Hadoop distcp copy latest file in hive table partition directory

Hadoop distcp copy latest file in hive table partition directory

New Contributor

Hi everyone,

 

I was actually trying copy hdfs files from hive table which is multi partitioned. I was receiving old partition files which are giving difference in source table data and local path for most recent partitions.
Example:

/usr/hive/warehouse/sample_db.db/test_table/country=US/dt=2020-06-28/1739

/usr/hive/warehouse/sample_db.db/test_table/country=US/dt=2020-06-28/1740

/usr/hive/warehouse/sample_db.db/test_table/country=US/dt=2020-06-29/1234

/usr/hive/warehouse/sample_db.db/test_table/country=US/dt=2020-06-29/1235

/usr/hive/warehouse/sample_db.db/test_table/country=US/dt=2020-06-29/1236

 

From the above files, there're 3 directories for 2020-06-29 partition and "/usr/hive/warehouse/sample_db.db/test_table/country=US/dt=2020-06-29/1236" is the latest file which is pointed for the partition.
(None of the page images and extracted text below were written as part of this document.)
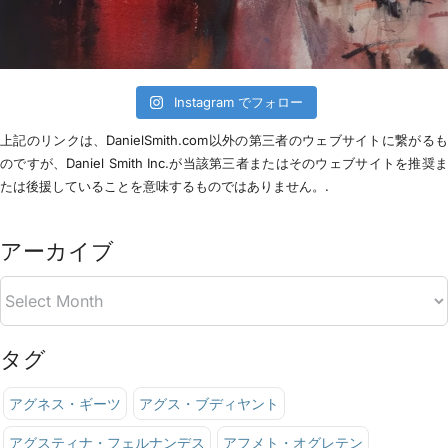
Instagram でフォロー
上記のリンクは、DanielSmith.com以外の第三者のウェブサイトに繋がる
のですが、Daniel Smith Inc.が当該第三者またはそのウェブサイトを推奨
たは後援していることを意味するものではありません。.
アーカイブ
タグ
アグネス・ギーツ
アグス・ブディヤント
アグスティナ・フェルナンデス
アフメト・オグレテン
So, I was trying to fetch latest file for each partition before copying data from hdfs to s3.

I've tried the below command but it's giving only one latest file. 

hdfs dfs -ls -R /usr/hive/warehouse/sample_db.db/test_table/* | awk '{if ($5 > 0) print $8}' | sort -n | tail -1

Is there anyway I can get latest file in each partition directory?